私の中におっさん(魔王)がいる。~黒田の章~

 * * *

――ここで話は一旦、十一日前に遡る。

 ゆりが黒田の姿を町で見かけた日。そしてそれを、黒田が撒いた日。
 あの闇の吹き溜まりのような暗い路地で、密かな密談が行われていた。

「それで、協力はしてもらえるんすか?」
「本来、俺達『竜王機関』は国とは繋がりを持たない」

「それは知ってるっすよ。国どころか軍事に関わるのもご法度っすもんね。そのくせ、歴史のためだとか言って機密情報やら、個人情報を持っていきたがるなんて、欲張りな連中っすよね。あんた達」

 翼は軽く皮肉を言って、へらっと笑んだ。
 樹一は鼻をぴくりと動かしたが、特に何かを返すでもなく黙って翼を見据えた。

「俺達軍人は国家機密を守ってたりもするわけっすから、竜王機関なんて危険な奴ら見つけたらすぐに始末するよう言われてるんすよ。そこを、盗賊討伐の折に紛れ込んでたのを始末せずに生かしてあげてるんすから、見返りくらいあったって良いっしょ?」

 竜王機関は、国に関わらず真実の歴史のみを記す事に命をかけている集団である。
 その実態は明らかにはされていないが、様々な国に潜り込み、内から、外から真実を追究する。
 新聞記者は竜王機関の派生と言われ、軍事に就く者、特に警察(サッカン)が目の仇にしていた。

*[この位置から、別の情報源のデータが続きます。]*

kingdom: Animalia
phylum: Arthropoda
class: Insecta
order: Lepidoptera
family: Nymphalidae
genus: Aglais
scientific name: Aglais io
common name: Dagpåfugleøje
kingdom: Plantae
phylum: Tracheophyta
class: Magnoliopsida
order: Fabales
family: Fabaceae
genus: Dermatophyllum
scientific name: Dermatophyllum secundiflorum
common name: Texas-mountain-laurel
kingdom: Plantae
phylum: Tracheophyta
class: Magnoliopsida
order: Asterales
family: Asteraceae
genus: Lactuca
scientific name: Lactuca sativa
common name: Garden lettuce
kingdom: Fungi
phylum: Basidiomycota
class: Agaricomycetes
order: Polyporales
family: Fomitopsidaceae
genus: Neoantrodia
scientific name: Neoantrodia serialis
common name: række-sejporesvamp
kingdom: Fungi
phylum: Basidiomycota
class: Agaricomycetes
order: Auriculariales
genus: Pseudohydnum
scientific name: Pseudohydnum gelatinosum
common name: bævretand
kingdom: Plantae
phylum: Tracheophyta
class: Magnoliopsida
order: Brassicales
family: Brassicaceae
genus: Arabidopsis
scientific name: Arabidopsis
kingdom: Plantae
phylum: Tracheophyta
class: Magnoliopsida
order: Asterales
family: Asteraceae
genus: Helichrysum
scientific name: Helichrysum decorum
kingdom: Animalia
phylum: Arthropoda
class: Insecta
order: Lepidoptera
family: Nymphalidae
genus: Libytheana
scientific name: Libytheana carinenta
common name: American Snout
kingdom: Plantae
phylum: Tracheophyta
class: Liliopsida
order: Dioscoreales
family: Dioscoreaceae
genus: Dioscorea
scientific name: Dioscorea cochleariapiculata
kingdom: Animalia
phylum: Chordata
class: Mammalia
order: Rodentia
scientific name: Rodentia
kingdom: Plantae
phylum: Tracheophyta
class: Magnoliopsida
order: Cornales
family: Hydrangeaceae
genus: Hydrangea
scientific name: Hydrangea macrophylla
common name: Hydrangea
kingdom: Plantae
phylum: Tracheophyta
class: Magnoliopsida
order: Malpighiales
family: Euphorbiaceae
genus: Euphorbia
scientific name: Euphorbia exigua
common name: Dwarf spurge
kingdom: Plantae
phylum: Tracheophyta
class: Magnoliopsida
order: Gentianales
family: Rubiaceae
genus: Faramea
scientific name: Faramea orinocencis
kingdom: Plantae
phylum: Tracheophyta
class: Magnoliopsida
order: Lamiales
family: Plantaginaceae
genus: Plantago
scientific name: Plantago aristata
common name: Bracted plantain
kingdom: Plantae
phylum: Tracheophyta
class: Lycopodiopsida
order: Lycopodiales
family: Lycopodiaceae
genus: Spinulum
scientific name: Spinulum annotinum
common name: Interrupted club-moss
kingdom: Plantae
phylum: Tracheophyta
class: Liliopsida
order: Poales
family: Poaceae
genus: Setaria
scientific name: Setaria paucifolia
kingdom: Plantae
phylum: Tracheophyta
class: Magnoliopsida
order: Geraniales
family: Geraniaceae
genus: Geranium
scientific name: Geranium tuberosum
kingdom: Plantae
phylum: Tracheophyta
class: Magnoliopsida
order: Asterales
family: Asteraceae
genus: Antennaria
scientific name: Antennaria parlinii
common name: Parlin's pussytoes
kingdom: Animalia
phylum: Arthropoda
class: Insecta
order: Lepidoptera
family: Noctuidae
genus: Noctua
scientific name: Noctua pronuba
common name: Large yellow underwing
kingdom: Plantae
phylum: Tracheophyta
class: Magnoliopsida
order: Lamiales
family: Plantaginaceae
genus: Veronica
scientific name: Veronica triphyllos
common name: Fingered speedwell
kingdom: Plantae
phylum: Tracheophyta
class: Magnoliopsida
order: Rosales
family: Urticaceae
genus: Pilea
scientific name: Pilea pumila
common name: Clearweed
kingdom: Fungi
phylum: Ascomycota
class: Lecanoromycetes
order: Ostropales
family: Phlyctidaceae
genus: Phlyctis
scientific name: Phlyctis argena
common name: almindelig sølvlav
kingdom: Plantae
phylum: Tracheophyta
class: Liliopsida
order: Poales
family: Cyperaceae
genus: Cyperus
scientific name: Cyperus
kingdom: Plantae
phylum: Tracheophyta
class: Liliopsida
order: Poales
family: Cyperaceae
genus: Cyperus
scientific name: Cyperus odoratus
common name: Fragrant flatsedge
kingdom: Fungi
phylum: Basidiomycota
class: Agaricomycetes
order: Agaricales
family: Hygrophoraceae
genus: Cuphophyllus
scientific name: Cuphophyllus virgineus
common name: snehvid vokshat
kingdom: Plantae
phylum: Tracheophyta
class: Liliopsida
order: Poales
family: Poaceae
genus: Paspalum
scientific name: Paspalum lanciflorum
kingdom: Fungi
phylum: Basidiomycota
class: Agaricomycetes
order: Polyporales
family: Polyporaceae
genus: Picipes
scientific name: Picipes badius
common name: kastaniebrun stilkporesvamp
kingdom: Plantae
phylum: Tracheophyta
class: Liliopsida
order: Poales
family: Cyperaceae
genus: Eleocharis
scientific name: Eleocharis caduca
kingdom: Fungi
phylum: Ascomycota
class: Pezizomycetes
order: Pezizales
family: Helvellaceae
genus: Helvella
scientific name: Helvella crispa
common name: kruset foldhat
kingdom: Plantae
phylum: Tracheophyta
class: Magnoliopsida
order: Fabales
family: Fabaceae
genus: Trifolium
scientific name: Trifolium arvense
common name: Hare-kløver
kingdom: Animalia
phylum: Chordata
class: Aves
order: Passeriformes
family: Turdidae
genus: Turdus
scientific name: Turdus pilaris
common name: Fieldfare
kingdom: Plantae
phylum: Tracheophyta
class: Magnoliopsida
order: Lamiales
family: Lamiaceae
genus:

 すぐに捕まえる事はないが、新聞を配っていたり、売っていたりすれば注意を受ける。隙さえ見つければ、記者を捕まえる事もあった。

 竜王機関は歴史を記すのみと公言しているが、国の情報をそう易々と渡したい者はいない。
 誰に盗まれ、利用されるかも分からないのだから、まともな国であるならば、竜王機関は危険とみなし討伐対象に入れる。

 ここ美章でも、もちろん竜王機関の人間は、れっきとした『犯罪者』なのであった。
 ただ、美章国では竜王機関の人間はここ八十年の間発見されず、翼も竜王機関の人間を見たのは樹一が初めてだった。
 当人から竜王機関の名が出なければ、ただの噂くらいに思っていただけだっただろう。

「では、こちらからも頼みたい」
「命を助けただけじゃ、不満っすか? なんなら、左手の小指だけじゃなく全部削いだって良いんすけどね。でもそうすると、大好きな歴史も記せなくなるっすよ」

 翼は恐持ての顔に笑みを浮かべて、物騒なセリフを軽く放つ。だが、それは紛れもなく本気だ。
 しかし樹一は恐れを抱くどころか、臆面もなく言ってのけた。